The pancreas produces a suite of digestive enzymes that handle the three major nutrients in your diet. Lipase breaks down fats into fatty acids. Protease breaks down proteins into amino acids. Amylase (a type of carbohydrase) breaks down carbohydrates into simple sugars. Without adequate amounts of these enzymes, food passes through your gut only partially digested, leading to malabsorption, weight loss, and nutrient deficiencies.

But enzymes are only part of the story. The pancreas also floods the upper small intestine with bicarbonate-rich fluid to neutralize the highly acidic contents arriving from your stomach. The cells lining the pancreatic ducts produce this alkaline fluid, which can reach bicarbonate concentrations of 140 to 150 millimoles per liter in humans. This neutralization is critical because the digestive enzymes themselves only work properly in a less acidic environment, and the intestinal lining would be damaged by prolonged acid exposure.

The pancreas doesn’t release these substances constantly. It responds to signals from the gut. When acidic food enters the upper intestine, cells in the intestinal wall release a hormone called secretin, which tells the pancreas to ramp up bicarbonate production. When fats and proteins arrive, the gut releases another hormone called cholecystokinin (CCK), which triggers enzyme secretion.
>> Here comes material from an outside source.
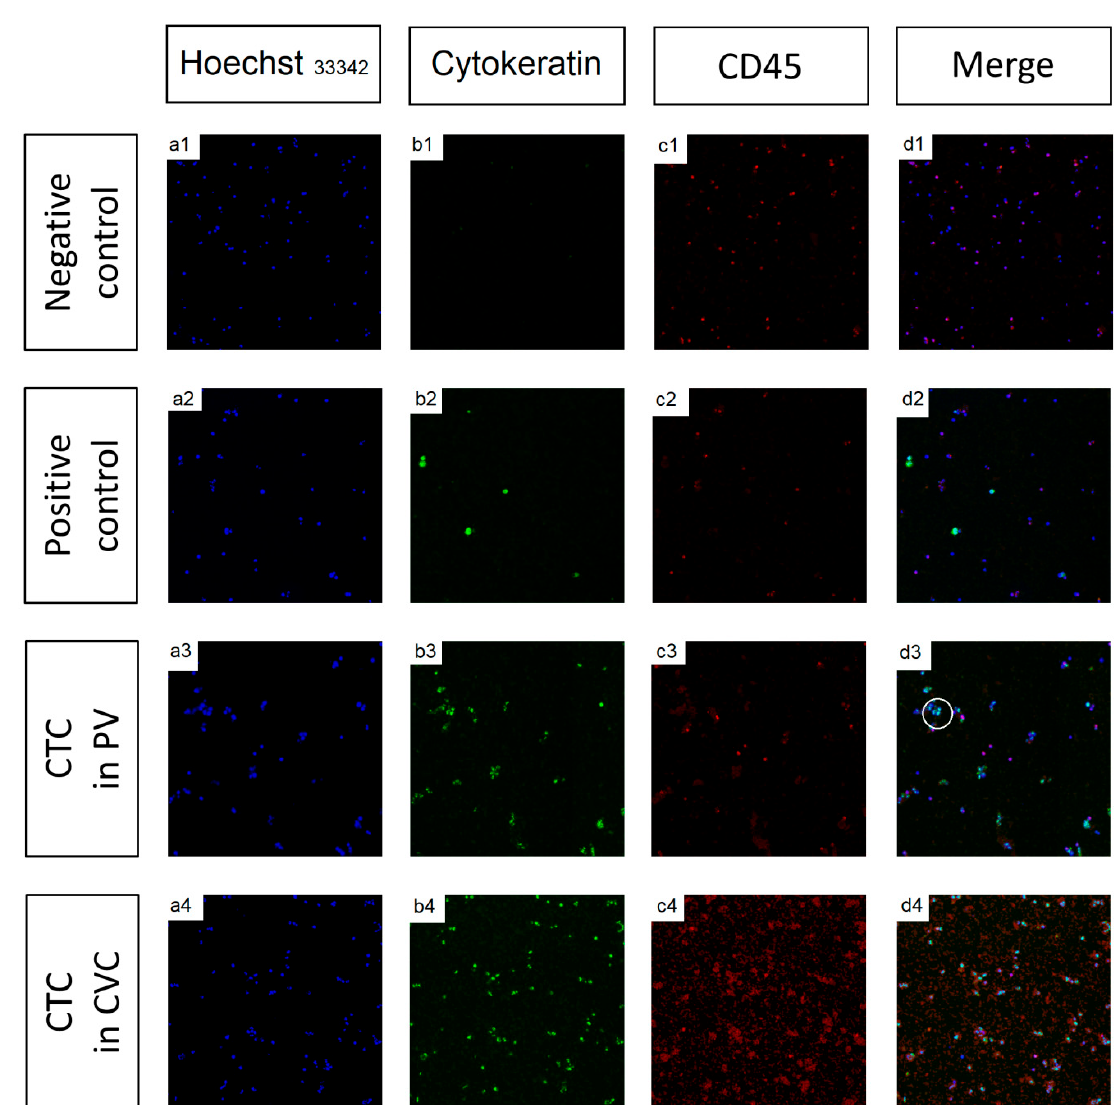
Figure 1. Epifluorescence microscopy pictures. The CTC detection and enumeration were performed by fluorescence microscopy, and the images obtained were processed using image software based on the Hough transform (VR-CTC). The CTC recovery was stained with: ( a ) anti-CK-fluorescein isothiocyanate (FITC) specific for the intracellular protein cytokeratin (characteristic of epithelial cells) (Green); ( b ) anti-CD45-Indocarbocyanine (Cy3) specific for leukocytes (Red); ( c ) Hoechst 33342, used for nuclear staining (Blue); and ( d ) merged image subject to logical operations where we performed a logical multiplication between the thresholding of channels Blue (nuclear) and Green (CK). Finally, we removed the pixels of the thresholding of channel Red (CD45). We eliminated artifacts from the resulting mask using Matlab tools. The white circle in d3 shows the merged image of CTC, which is CK+/CD45 − /nucleated cells; in this way, image pixels are Hoechst+, CK+, and CD45—corresponding to a CTC. Data from ( 1 ) negative control (PMBC), ( 2 ) positive control (PANC-1 cell line), ( 3 ) CTC detected in PVC, and ( 4 ) CTC detected in CVC.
A full meal activates both pathways simultaneously.

Appetite and Gastric Emptying

Beyond the classic roles of blood sugar and digestion, the pancreas also helps regulate how full you feel and how quickly food leaves your stomach. Beta cells co-release a hormone called amylin alongside insulin during meals. Amylin acts on the brain to reduce meal size in a dose-dependent way: the more that’s released, the sooner you stop eating. It also slows the rate at which your stomach empties and dials back glucagon and digestive enzyme secretion. The net effect is a smoother, more gradual rise in blood sugar after eating, rather than a sharp spike.

What Happens When Pancreatic Function Declines

Because the pancreas controls so many processes, problems with it tend to show up in multiple ways. On the endocrine side, damage to beta cells is the hallmark of type 1 diabetes and a major factor in type 2 diabetes. Without enough insulin, blood sugar climbs unchecked, causing the classic symptoms of excessive thirst, frequent urination, and fatigue.

On the exocrine side, conditions like chronic pancreatitis and cystic fibrosis can reduce enzyme and bicarbonate output. In cystic fibrosis, the pancreatic ducts produce fluid that is closer to neutral or even acidic pH, which causes protein plugs and thick mucus to block the duct system. This starves the intestine of digestive enzymes, a condition called exocrine pancreatic insufficiency (EPI). Doctors can measure this using a stool test that checks levels of a pancreatic enzyme called elastase. Levels above 200 micrograms per gram of stool are normal. Between 100 and 200 suggests moderate insufficiency, and below 100 indicates severe insufficiency. People with EPI typically need to take enzyme supplements with every meal to absorb nutrients properly.

Because the endocrine and exocrine tissues share the same organ, diseases that damage one side often eventually affect the other. Chronic pancreatitis, for example, frequently leads to both digestive problems and diabetes over time as inflammation progressively destroys the gland’s functional tissue.